• **TASK DETAILS**
Copy out every row below, substituting "site" for each occurrence of "locality" and keeping everything else the same.

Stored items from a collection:

##############################

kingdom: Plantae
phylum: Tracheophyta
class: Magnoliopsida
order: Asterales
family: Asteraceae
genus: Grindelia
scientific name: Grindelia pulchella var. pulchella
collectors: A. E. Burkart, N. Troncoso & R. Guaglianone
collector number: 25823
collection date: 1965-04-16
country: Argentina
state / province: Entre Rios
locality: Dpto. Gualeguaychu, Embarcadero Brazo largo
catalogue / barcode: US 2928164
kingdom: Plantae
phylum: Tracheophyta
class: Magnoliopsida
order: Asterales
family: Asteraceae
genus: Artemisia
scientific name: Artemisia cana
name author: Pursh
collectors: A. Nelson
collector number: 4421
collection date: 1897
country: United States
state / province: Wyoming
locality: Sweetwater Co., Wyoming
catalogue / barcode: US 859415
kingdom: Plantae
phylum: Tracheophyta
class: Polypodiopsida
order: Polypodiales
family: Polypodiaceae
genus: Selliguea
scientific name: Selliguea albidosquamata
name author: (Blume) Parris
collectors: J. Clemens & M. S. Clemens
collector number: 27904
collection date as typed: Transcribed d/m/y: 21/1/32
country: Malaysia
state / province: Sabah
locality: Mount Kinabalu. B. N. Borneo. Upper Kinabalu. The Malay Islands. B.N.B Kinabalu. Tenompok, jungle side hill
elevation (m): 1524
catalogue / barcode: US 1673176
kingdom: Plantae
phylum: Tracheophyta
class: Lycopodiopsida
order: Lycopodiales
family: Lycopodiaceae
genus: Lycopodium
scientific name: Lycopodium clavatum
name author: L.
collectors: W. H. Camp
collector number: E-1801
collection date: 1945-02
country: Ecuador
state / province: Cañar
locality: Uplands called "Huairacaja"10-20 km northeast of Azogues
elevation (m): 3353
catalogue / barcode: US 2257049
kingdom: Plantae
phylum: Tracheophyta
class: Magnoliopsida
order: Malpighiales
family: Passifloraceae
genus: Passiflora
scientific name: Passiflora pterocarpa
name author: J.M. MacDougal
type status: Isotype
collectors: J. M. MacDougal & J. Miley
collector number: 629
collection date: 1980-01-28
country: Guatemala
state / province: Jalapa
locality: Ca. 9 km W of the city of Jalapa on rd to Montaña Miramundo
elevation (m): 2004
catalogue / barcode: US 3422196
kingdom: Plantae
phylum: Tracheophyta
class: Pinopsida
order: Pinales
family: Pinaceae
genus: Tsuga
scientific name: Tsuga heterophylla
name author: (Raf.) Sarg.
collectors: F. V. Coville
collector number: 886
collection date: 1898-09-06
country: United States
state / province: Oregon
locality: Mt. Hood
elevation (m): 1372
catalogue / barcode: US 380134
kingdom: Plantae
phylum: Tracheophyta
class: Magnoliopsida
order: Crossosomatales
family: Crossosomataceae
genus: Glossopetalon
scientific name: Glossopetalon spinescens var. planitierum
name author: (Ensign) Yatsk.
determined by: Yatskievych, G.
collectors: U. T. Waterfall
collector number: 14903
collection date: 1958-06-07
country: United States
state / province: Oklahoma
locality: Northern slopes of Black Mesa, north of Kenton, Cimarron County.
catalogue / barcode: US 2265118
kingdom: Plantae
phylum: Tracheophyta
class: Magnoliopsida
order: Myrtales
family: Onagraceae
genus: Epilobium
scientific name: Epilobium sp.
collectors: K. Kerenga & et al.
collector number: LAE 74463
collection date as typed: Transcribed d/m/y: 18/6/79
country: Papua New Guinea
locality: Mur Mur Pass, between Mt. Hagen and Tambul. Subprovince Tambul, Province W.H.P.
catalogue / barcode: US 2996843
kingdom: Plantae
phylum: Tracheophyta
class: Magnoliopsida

##############################

• **ANSWER TO THE TASK**
kingdom: Plantae
phylum: Tracheophyta
class: Magnoliopsida
order: Asterales
family: Asteraceae
genus: Grindelia
scientific name: Grindelia pulchella var. pulchella
collectors: A. E. Burkart, N. Troncoso & R. Guaglianone
collector number: 25823
collection date: 1965-04-16
country: Argentina
state / province: Entre Rios
site: Dpto. Gualeguaychu, Embarcadero Brazo largo
catalogue / barcode: US 2928164
kingdom: Plantae
phylum: Tracheophyta
class: Magnoliopsida
order: Asterales
family: Asteraceae
genus: Artemisia
scientific name: Artemisia cana
name author: Pursh
collectors: A. Nelson
collector number: 4421
collection date: 1897
country: United States
state / province: Wyoming
site: Sweetwater Co., Wyoming
catalogue / barcode: US 859415
kingdom: Plantae
phylum: Tracheophyta
class: Polypodiopsida
order: Polypodiales
family: Polypodiaceae
genus: Selliguea
scientific name: Selliguea albidosquamata
name author: (Blume) Parris
collectors: J. Clemens & M. S. Clemens
collector number: 27904
collection date as typed: Transcribed d/m/y: 21/1/32
country: Malaysia
state / province: Sabah
site: Mount Kinabalu. B. N. Borneo. Upper Kinabalu. The Malay Islands. B.N.B Kinabalu. Tenompok, jungle side hill
elevation (m): 1524
catalogue / barcode: US 1673176
kingdom: Plantae
phylum: Tracheophyta
class: Lycopodiopsida
order: Lycopodiales
family: Lycopodiaceae
genus: Lycopodium
scientific name: Lycopodium clavatum
name author: L.
collectors: W. H. Camp
collector number: E-1801
collection date: 1945-02
country: Ecuador
state / province: Cañar
site: Uplands called "Huairacaja"10-20 km northeast of Azogues
elevation (m): 3353
catalogue / barcode: US 2257049
kingdom: Plantae
phylum: Tracheophyta
class: Magnoliopsida
order: Malpighiales
family: Passifloraceae
genus: Passiflora
scientific name: Passiflora pterocarpa
name author: J.M. MacDougal
type status: Isotype
collectors: J. M. MacDougal & J. Miley
collector number: 629
collection date: 1980-01-28
country: Guatemala
state / province: Jalapa
site: Ca. 9 km W of the city of Jalapa on rd to Montaña Miramundo
elevation (m): 2004
catalogue / barcode: US 3422196
kingdom: Plantae
phylum: Tracheophyta
class: Pinopsida
order: Pinales
family: Pinaceae
genus: Tsuga
scientific name: Tsuga heterophylla
name author: (Raf.) Sarg.
collectors: F. V. Coville
collector number: 886
collection date: 1898-09-06
country: United States
state / province: Oregon
site: Mt. Hood
elevation (m): 1372
catalogue / barcode: US 380134
kingdom: Plantae
phylum: Tracheophyta
class: Magnoliopsida
order: Crossosomatales
family: Crossosomataceae
genus: Glossopetalon
scientific name: Glossopetalon spinescens var. planitierum
name author: (Ensign) Yatsk.
determined by: Yatskievych, G.
collectors: U. T. Waterfall
collector number: 14903
collection date: 1958-06-07
country: United States
state / province: Oklahoma
site: Northern slopes of Black Mesa, north of Kenton, Cimarron County.
catalogue / barcode: US 2265118
kingdom: Plantae
phylum: Tracheophyta
class: Magnoliopsida
order: Myrtales
family: Onagraceae
genus: Epilobium
scientific name: Epilobium sp.
collectors: K. Kerenga & et al.
collector number: LAE 74463
collection date as typed: Transcribed d/m/y: 18/6/79
country: Papua New Guinea
site: Mur Mur Pass, between Mt. Hagen and Tambul. Subprovince Tambul, Province W.H.P.
catalogue / barcode: US 2996843
kingdom: Plantae
phylum: Tracheophyta
class: Magnoliopsida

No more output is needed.